*** Supplied passage Section Begins ***

This week, the state of California filed a lawsuit against Activision Blizzard for a “frat boy” workplace culture that created a breeding ground for harassment and discrimination against women. In response, World of Warcraft players have gathered at in-game social hubs such as Oribos, an in-game sanctuary with disabled player-versus-player combat, to hold sit-in protests, as reported by Polygon. In addition, players from both factions gathered at Idyllia Steps, where hundreds were sitting quietly on the steps leading to the city inn, discussing the lawsuit or expressing anger at the allegations against Activision Blizzard.

The protests were initially organized by a faction-neutral role-playing guild, Fence Macabre, which operates on Moon Guard and Wyrmrest Accord servers, and saw no decrease in the number of players. As some players were logging off, others were logging on seeking to take part in an organized protest. Naturally, having large groups of people in a single space can cause stability issues with the game, which is why World of Warcraft dynamically controls the population visible in crowded spaces by automatically phasing players out. To those unfamiliar with the concept, the players are still able to use the chat and communicate, though they can’t see each other, despite being in each other’s vicinity.

Fence Macabre used the game’s raid mechanics, which circumvents the phasing and dynamic population control, allowing up to 40 players to remain visible to each other. But why not just cancel the subscription to the game, and make Blizzard suffer financially? Well, most protesters, not all, were sub-locked, which means that they purchased a six-month subscription that the developer can’t refund. So, why not use what remaining World of Warcraft time they have, take up server space, and make some in-game noise while raising awareness.

But Fence Macabre did more than just organizing protests in World of Warcraft – the guild used this opportunity to raise money for Black Girls CODE, a nonprofit organization that helps women of color gain skills in computer programing and technology, helping them break into tech industries. So far, Fence Macabre has raised over $8000, and that number might continue to rise as the protests keep happening. According to the lawsuit filed against Activision Blizzard, women of color were allegedly criticized for their body language, for taking breaks or asking for help, and were forced to document days spent off work – something their colleagues didn’t have to do.

*** Supplied passage Section Ends ***
*** Extracted material Section Begins ***

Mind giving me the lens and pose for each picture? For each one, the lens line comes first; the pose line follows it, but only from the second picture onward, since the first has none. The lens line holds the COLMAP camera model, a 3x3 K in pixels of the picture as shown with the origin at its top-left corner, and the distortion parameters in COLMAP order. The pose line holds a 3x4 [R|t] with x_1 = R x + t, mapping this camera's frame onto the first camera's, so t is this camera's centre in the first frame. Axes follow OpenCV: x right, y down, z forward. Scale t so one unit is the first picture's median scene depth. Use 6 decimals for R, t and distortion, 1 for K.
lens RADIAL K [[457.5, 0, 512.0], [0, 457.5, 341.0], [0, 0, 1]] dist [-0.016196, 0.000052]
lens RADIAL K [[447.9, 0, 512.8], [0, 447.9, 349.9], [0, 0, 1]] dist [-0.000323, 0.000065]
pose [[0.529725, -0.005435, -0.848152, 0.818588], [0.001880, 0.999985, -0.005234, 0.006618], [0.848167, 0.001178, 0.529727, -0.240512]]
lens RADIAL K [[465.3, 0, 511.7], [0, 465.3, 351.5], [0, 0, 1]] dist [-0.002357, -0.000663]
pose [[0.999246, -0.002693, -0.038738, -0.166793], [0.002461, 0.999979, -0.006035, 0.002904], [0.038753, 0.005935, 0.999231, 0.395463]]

*** Extracted material Section Ends ***

Write out the passage on the World of Warcraft protests word for word, starting with "Fence Macabre used" and going on through "while raising awareness.".

Fence Macabre used the game’s raid mechanics, which circumvents the phasing and dynamic population control, allowing up to 40 players to remain visible to each other. But why not just cancel the subscription to the game, and make Blizzard suffer financially? Well, most protesters, not all, were sub-locked, which means that they purchased a six-month subscription that the developer can’t refund. So, why not use what remaining World of Warcraft time they have, take up server space, and make some in-game noise while raising awareness.